На пороге шумно дышал краснолицый мужчина с выцветшими бровями. Он снял фуражку с синим околышем и утерся рукавом:
— Ты знаешь, Андрис, как я тебя люблю. Но подниматься к тебе дважды в день в такую жару — это, я тебе доложу…
— Испытание любви.
— Ног. И легких. И велосипеда.
— А что тебя понесло? Ведь был утром.
— Я честный человек. И если на пакете написано «срочно», я не жду. Уверен, твой корреспондент не знает, что ты поселился на этой круче.
— Ладно, садись. Не хочешь припасть к кормушке?
— А что в ней? — Почтальон скинул с плеча потертую на сгибах черную сумку. — Возьми, кстати, срочно все ж. — Он вытащил объемистый пакет в коричневой обертке. Сумка сплющилась и опала.
С подносом вошел Велько.
— А, Лааксо! Что принес?
— По весу — скрижаль Моисея.
— Ну подкрепись тогда. Бери сметану. Мед вот.

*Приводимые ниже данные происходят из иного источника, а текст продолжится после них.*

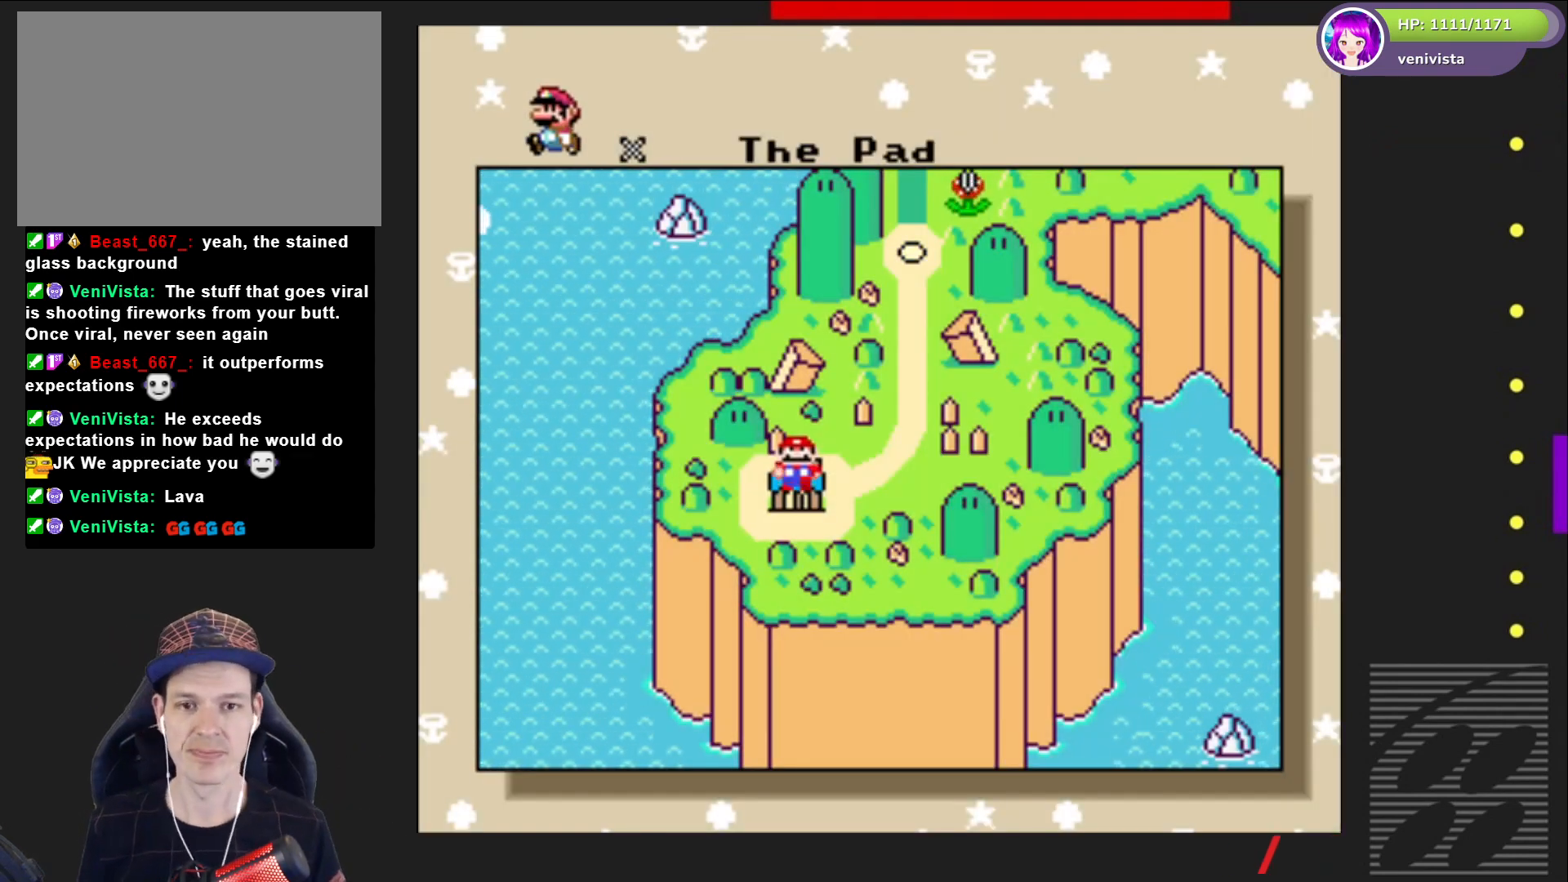
{"buttons": [], "right_stick": "center", "events": [[34, "DPAD_RIGHT", "down"], [167, "DPAD_RIGHT", "up"], [267, "DPAD_RIGHT", "down"], [401, "DPAD_RIGHT", "up"]]}
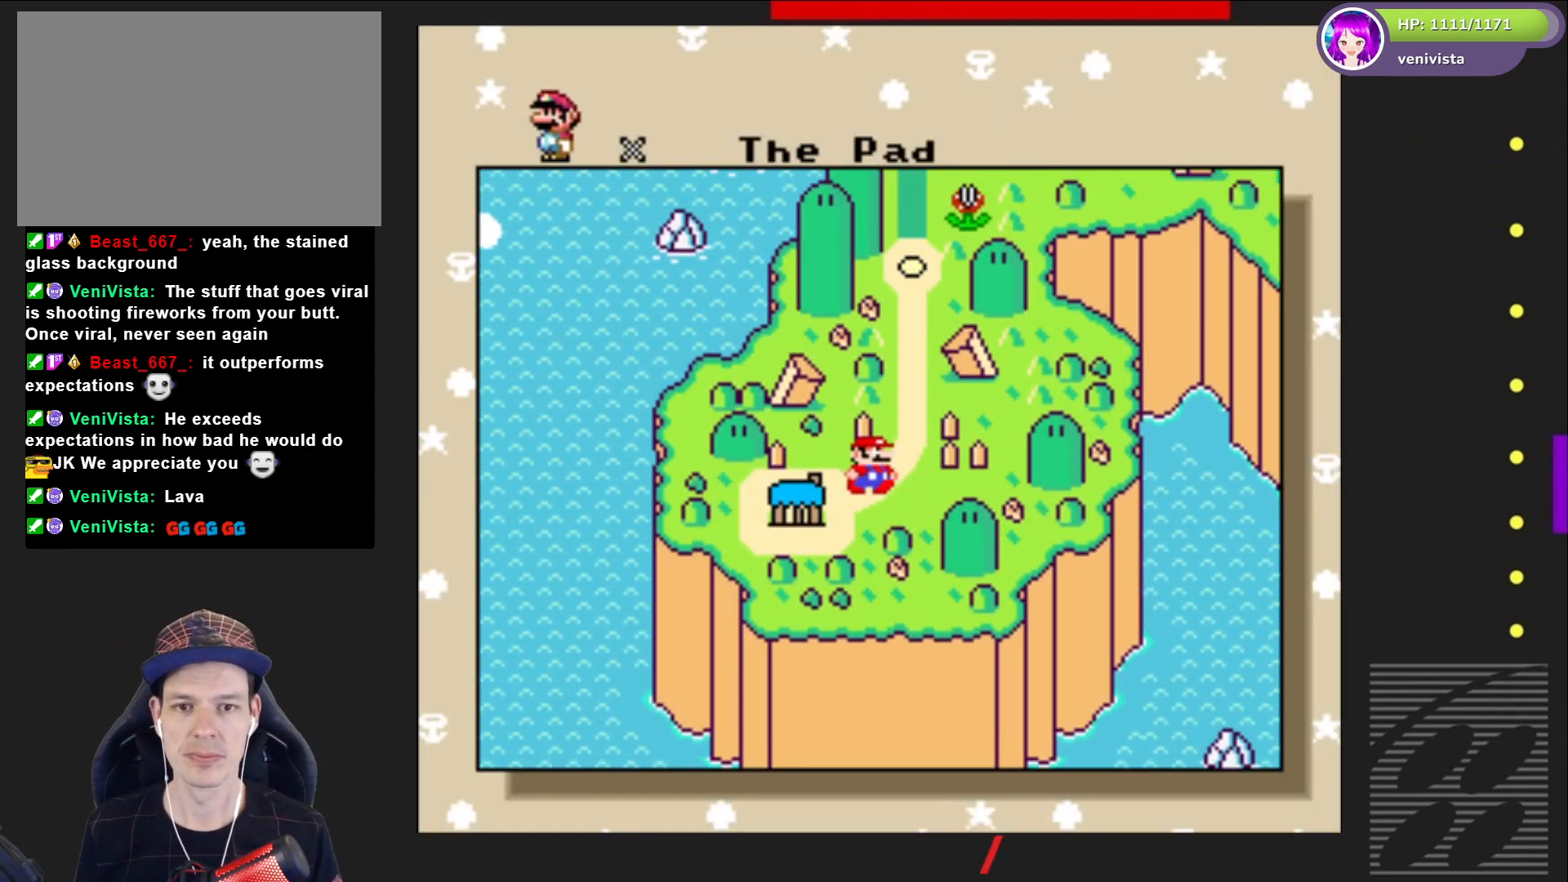
{"buttons": [], "right_stick": "center", "events": []}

— Не, я лучше так. — Лааксо широкой ладонью зачерпнул из короба земляники с редкими черничинами и насыпал в блюдце со сметаной. Потом стал разминать ложкой.
— Ягоду на том берегу брали? — спросил Лааксо.
— Угу. — Велько намазал медом горбушку. — За орешником.
— И Марья туда ходит. А малины нет пока.
— Зеленая, — сказал Велько. — Через неделю поспеет. Если дожди не…
— Через неделю уеду я, — сказал Лааксо. — Новый почтальон у тебя будет, слышишь, Андрис?
— А ты куда?
— Думаю в Миронушки. Пройду курс палеоботаники и подамся к Вересницкому.
— О, так я к вам приеду. Давно хотел снять его висячие сады с доисторическими травками. Куда только не летал, а тут под боком такое.
— Приезжай. Там такие хвощи и папоротники, ай-яй!
— И Марья с тобой? — спросил Рервик как бы между прочим, сосредоточенно катая мякиш.
— Кто ж ее знает. — Лааксо встал. — Спасибо. У нее, у Марьи, семь пятниц на неделе. Вчера говорила, хочет в Танжер вернуться, в институт — реконструктивная психология власти, вишь, ее волнует. Магия слов вождя и творение мифов.
— Я смотрю, у вас это семейное, — сказал Вуйчич. — Отец будет реконструировать древовидные маргаритки, а дочь — духовный облик Калигулы или Григория Вельского.
Андрис задумчиво жевал кусок овечьего сыра.
— Ну ладно, — Лааксо направился к двери, — я еще к вечернему клеву успею.
Рервик вышел на крыльцо вслед за почтальоном.
— Под гору легче.
— И не говори. — Лааксо взял велосипед за рога, поставил левую ногу на педаль. — Дождь будет. До завтра, Андрис.
— Марье привет.
Лааксо кивнул, оттолкнулся и, по-кавалерийски перекинув ногу, затрясся вниз, к дороге, бегущей у самой реки.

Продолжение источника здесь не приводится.